Duo 2FA Integration?

Hey everyone! So I was just wondering whether anyone has had success trying to integrate this in with a solution like @AnnMarieW has created with her Dash + Flask Login setup? I was hoping to handle authentication with that + user authorization with @stu suggested OSO library, which should get me 90% of the way there if everything works properly, but the solution would get me the extra 10% of the way there if I were able to plug into a library like this one. I get tripped up on performing the redirects within a Dash app. Thanks in advance for any help! :slight_smile:

It looks like the Plotly team wants to include this part in their paid module, so you probably won’t get much official support. I’m sry.

1 Like


What type of 2FA are you looking for?

You can either have a code emailed to you that can be entered to confirm your identity. Or use an Authenticator app which uses a secret key and generates a one-time password for 30 seconds.

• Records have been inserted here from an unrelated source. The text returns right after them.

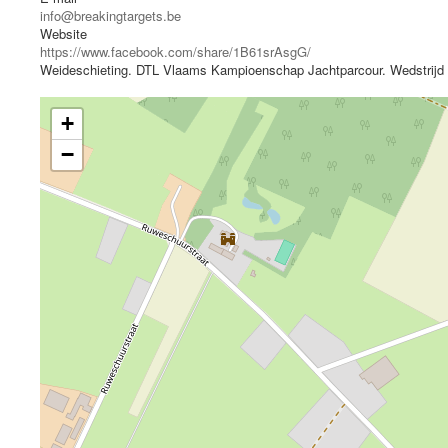
info@breakingtargets.be
Website
https://www.facebook.com/share/1B61srAsgG/
Weideschieting. DTL Vlaams Kampioenschap Jachtparcour. Wedstrijd 
+
−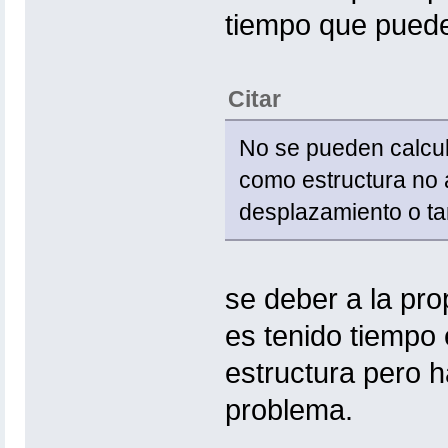
tiempo que puede 
Citar
No se pueden calcul
como estructura no 
desplazamiento o ta
se deber a la pr
es tenido tiempo
estructura pero h
problema.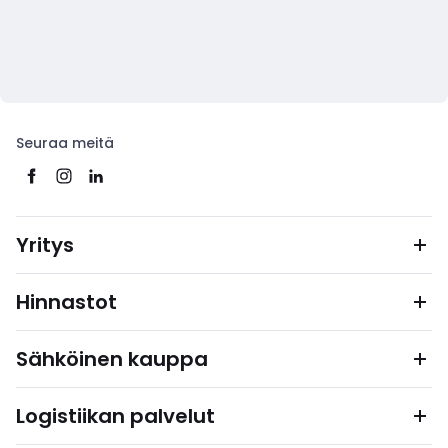
Seuraa meitä
Yritys
Hinnastot
Sähköinen kauppa
Logistiikan palvelut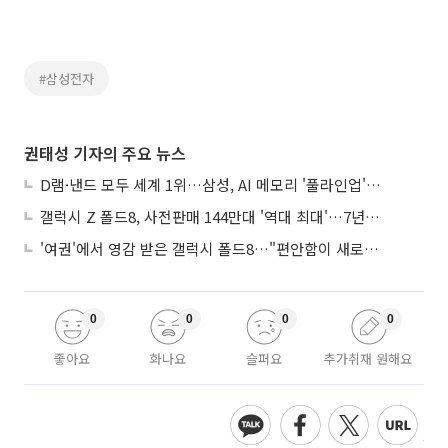
#삼성전자
권태성 기자의 주요 뉴스
D램·낸드 모두 세계 1위…삼성, AI 메모리 '풀라인업'으로 승부
갤럭시 Z 폴드8, 사전판매 144만대 '역대 최대'…7년만에 갤노트10 기록 넘어
'여권'에서 영감 받은 갤럭시 폴드8…"편안함이 새로운 디자인 경쟁력"
0
0
0
0
좋아요
화나요
슬퍼요
추가취재 원해요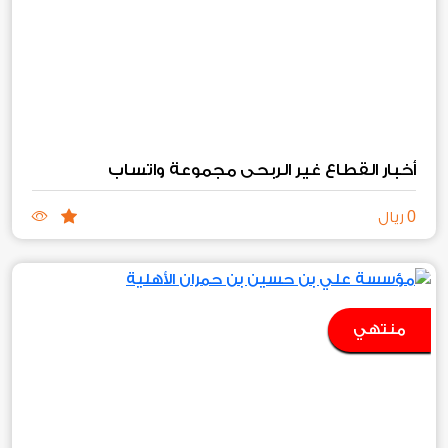
أخبار القطاع غير الربحي مجموعة واتساب
0
ريال
منتهي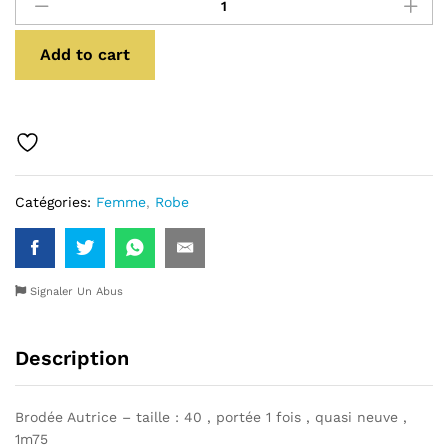
Autriche
quantité
Add to cart
Catégories:
Femme
,
Robe
Signaler Un Abus
Description
Brodée Autrice – taille : 40 , portée 1 fois , quasi neuve ,
1m75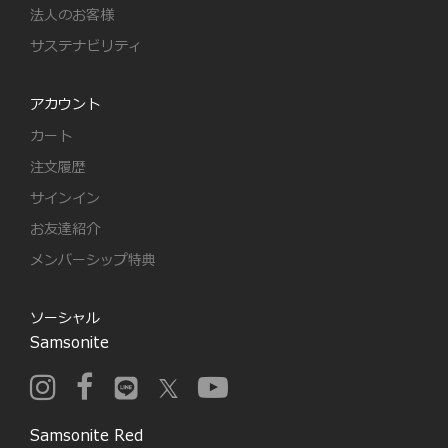
法人のお客様
サステナビリティ
アカウント
カート
注文履歴
サインイン
お友達紹介
メンバーシップ特典
ソーシャル
Samsonite
Samsonite Red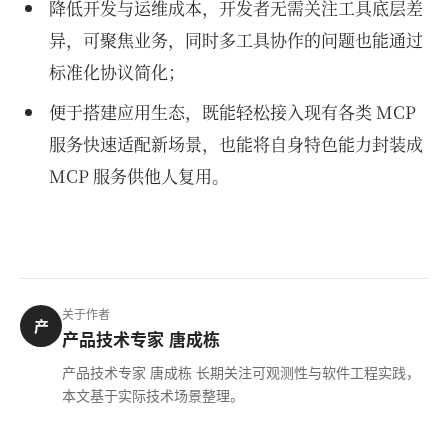
降低开发与运维成本，开发者无需关注工具底层差
异，可聚焦业务，同时多工具协作的问题也能通过
标准化协议简化；
便于搭建应用生态，既能轻松接入现有各类 MCP
服务快速适配新场景，也能将自身特色能力封装成
MCP 服务供他人复用。
关于作者
产
产品技术专家 唐成栋
产品技术专家 唐成栋 长期关注可观测性与软件工程实践，
本文基于实际技术场景整理。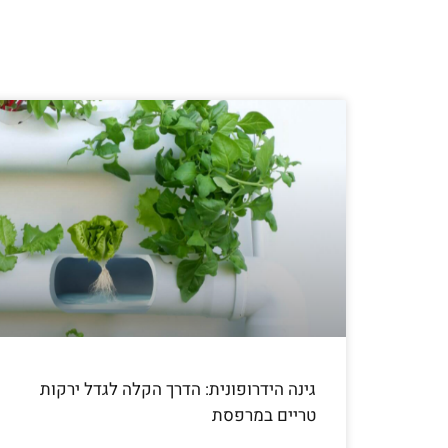
גינה הידרופונית: הדרך הקלה לגדל ירקות
טריים במרפסת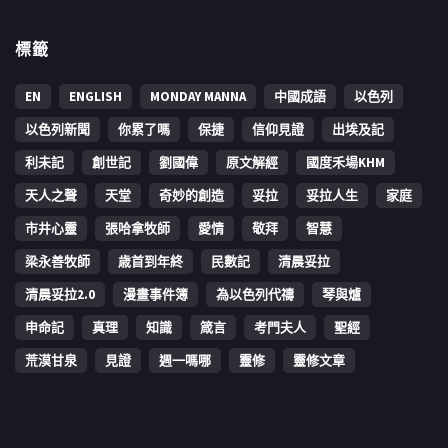
標籤
EN
ENGLISH
MONDAY MANNA
中國成語
以色列
以色列新聞
你累了嗎
保捷
信仰見證
出埃及記
利未記
創世記
劉國偉
原文解經
國度禾場KHM
天人之聲
天堂
奇妙的創造
妥拉
妥拉人生
家庭
市井心靈
張哈拿牧師
愛情
敬拜
智慧
梁永善牧師
歳首到年終
民數記
清晨妥拉
清晨妥拉2.0
漫畫事件簿
為以色列代禱
琴與爐
申命記
真理
知識
箴言
考門夫人
聖經
荒漠甘泉
見證
週一嗎哪
靈修
靈修文章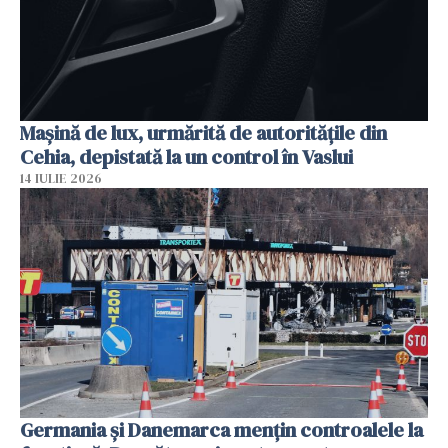
Mașină de lux, urmărită de autoritățile din
Cehia, depistată la un control în Vaslui
14 IULIE 2026
Germania și Danemarca mențin controalele la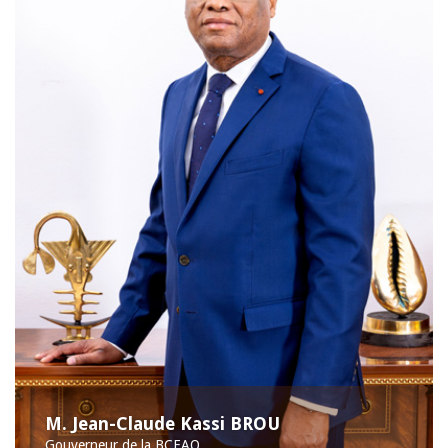
M. Jean-Claude Kassi BROU
Gouverneur de la BCEAO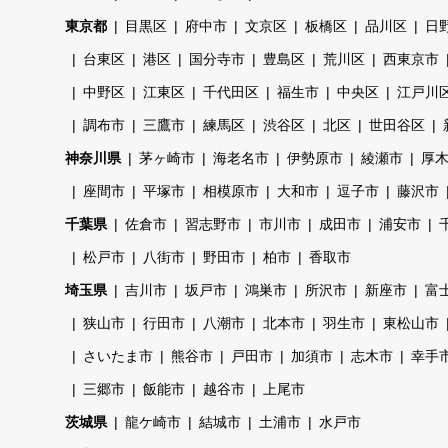
東京都
目黒区
府中市
文京区
板橋区
品川区
日
台東区
港区
国分寺市
豊島区
荒川区
西東京市
中野区
江東区
千代田区
福生市
中央区
江戸川
調布市
三鷹市
練馬区
渋谷区
北区
世田谷区
神奈川県
茅ヶ崎市
海老名市
伊勢原市
綾瀬市
厚
座間市
平塚市
相模原市
大和市
逗子市
藤沢市
千葉県
佐倉市
習志野市
市川市
成田市
浦安市
松戸市
八街市
野田市
柏市
香取市
埼玉県
吉川市
坂戸市
鴻巣市
所沢市
新座市
富
狭山市
行田市
八潮市
北本市
羽生市
東松山市
さいたま市
熊谷市
戸田市
加須市
志木市
幸手
三郷市
飯能市
越谷市
上尾市
茨城県
龍ケ崎市
結城市
土浦市
水戸市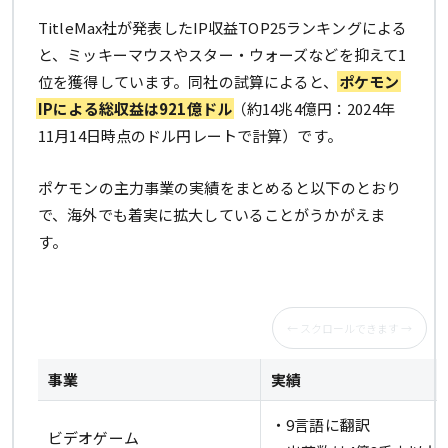
TitleMax社が発表したIP収益TOP25ランキングによる
と、ミッキーマウスやスター・ウォーズなどを抑えて1
位を獲得しています。同社の試算によると、
ポケモン
IPによる総収益は921億ドル
（約14兆4億円：2024年
11月14日時点のドル円レートで計算）です。
ポケモンの主力事業の実績をまとめると以下のとおり
で、海外でも着実に拡大していることがうかがえま
す。
事業
実績
・9言語に翻訳
ビデオゲーム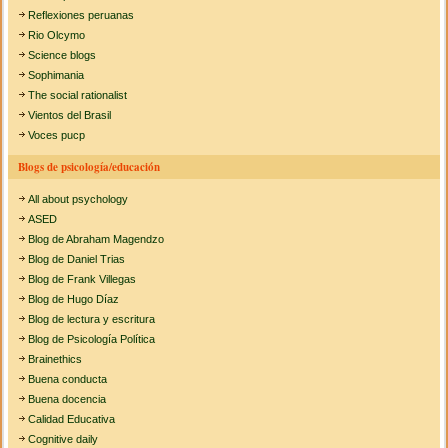
Reflexiones peruanas
Rio Olcymo
Science blogs
Sophimania
The social rationalist
Vientos del Brasil
Voces pucp
Blogs de psicología/educación
All about psychology
ASED
Blog de Abraham Magendzo
Blog de Daniel Trias
Blog de Frank Villegas
Blog de Hugo Díaz
Blog de lectura y escritura
Blog de Psicología Política
Brainethics
Buena conducta
Buena docencia
Calidad Educativa
Cognitive daily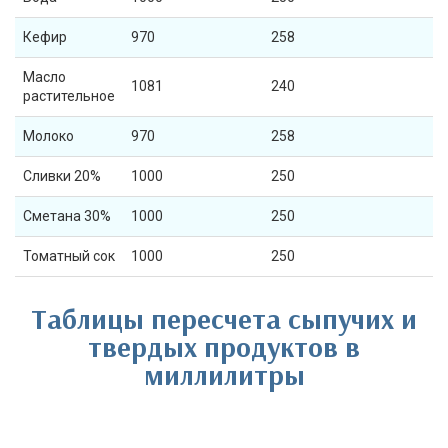
Кефир
970
258
Масло
1081
240
растительное
Молоко
970
258
Сливки 20%
1000
250
Сметана 30%
1000
250
Томатный сок
1000
250
Таблицы пересчета сыпучих и
твердых продуктов в
миллилитры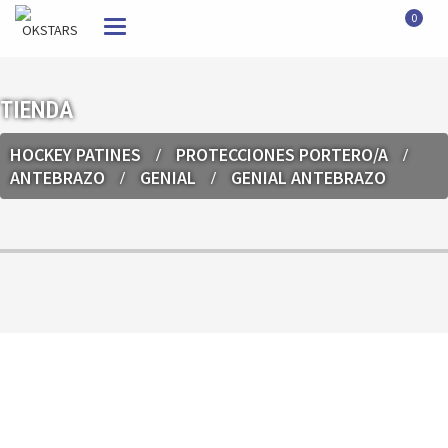
0
Toggle
navigation
TIENDA
HOCKEY PATINES
PROTECCIONES PORTERO/A
ANTEBRAZO
GENIAL
GENIAL ANTEBRAZO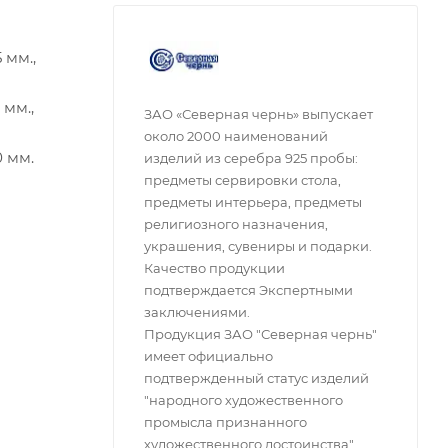
 мм.,
 мм.,
ЗАО «Северная чернь» выпускает
около 2000 наименований
0 мм.
изделий из серебра 925 пробы:
предметы сервировки стола,
предметы интерьера, предметы
религиозного назначения,
украшения, сувениры и подарки.
Качество продукции
подтверждается Экспертными
заключениями.
Продукция ЗАО "Северная чернь"
имеет официально
подтвержденный статус изделий
"народного художественного
промысла признанного
художественного достоинства".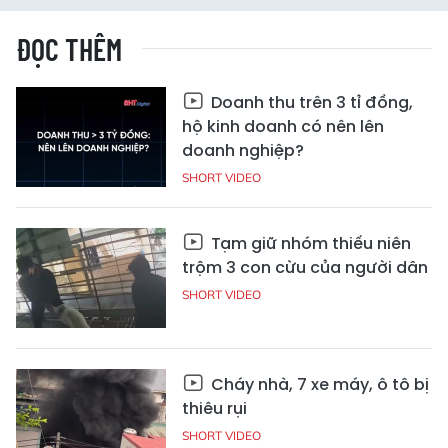
ĐỌC THÊM
Doanh thu trên 3 tỉ đồng,
hộ kinh doanh có nên lên
doanh nghiệp?
SHORT VIDEO
Tạm giữ nhóm thiếu niên
trộm 3 con cừu của người dân
SHORT VIDEO
Cháy nhà, 7 xe máy, ô tô bị
thiêu rụi
SHORT VIDEO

These are some I’ve done, don’t know if there is a library that you wanted to use though.

Well so I think I have a Duo Push subscription, but I think an authenticator app with an OTP code would work perfectly fine as well if that’s a solution that you’re familiar with? Does the solution you’re referring to have anything to do with the pyotp library?

(I realized that I have to rework a bit of my redesigned app because it probably won’t be feasible to handle page routing with flask-login in a seamless fashion for the user while using the new multipage component, so I’ll have to rebuild the index router, but that’s a bit of an aside from the main issue of 2FA.)


As far as I understand it, you can build your auth process in flask-login, and routing in flask as well.

Then pass the final server over to dash as the server argument. From there, Dash adds on it’s own routings if there is no conflict, in a tie, the flask server will win out.

Yes, I was referring to the pyotp library. You’d have to have a way to associate the secret key with a user in a database in order to store when they’ve verified the code through an interface.


So I think I understand what you mean and that would be perfect for me, but I guess I don’t have any experience using Flask as the overarching router, so I’m not entirely sure how that would function. Do you happen to have a minimum example or something that I could look at to get a better idea? I’m imagining that I would be able to define auth_required -esque decorators on each of the flask routes and a dash callback that populates the page based on the url? I imagine there would be some issues with that but I’ve never tried it myself.

Do you already have flask-login working on your existing app?

Well, I had tried to create a flask-login setup using the Dash multipages example, but I ran into some issues in that I wasn’t able to handle user management very well, so I decided that I would use a router in Dash using the dcc.Location() component, which I haven’t set up yet, but which I figure should work ok (within the callback, check the desired url and check if a user is authenticated – g.user.is_authenticated --, and if not authenticated yet, just push them to the /login url page as the output). Haven’t tried it yet but was going to give it a go on Friday or this weekend when I have a bit more time.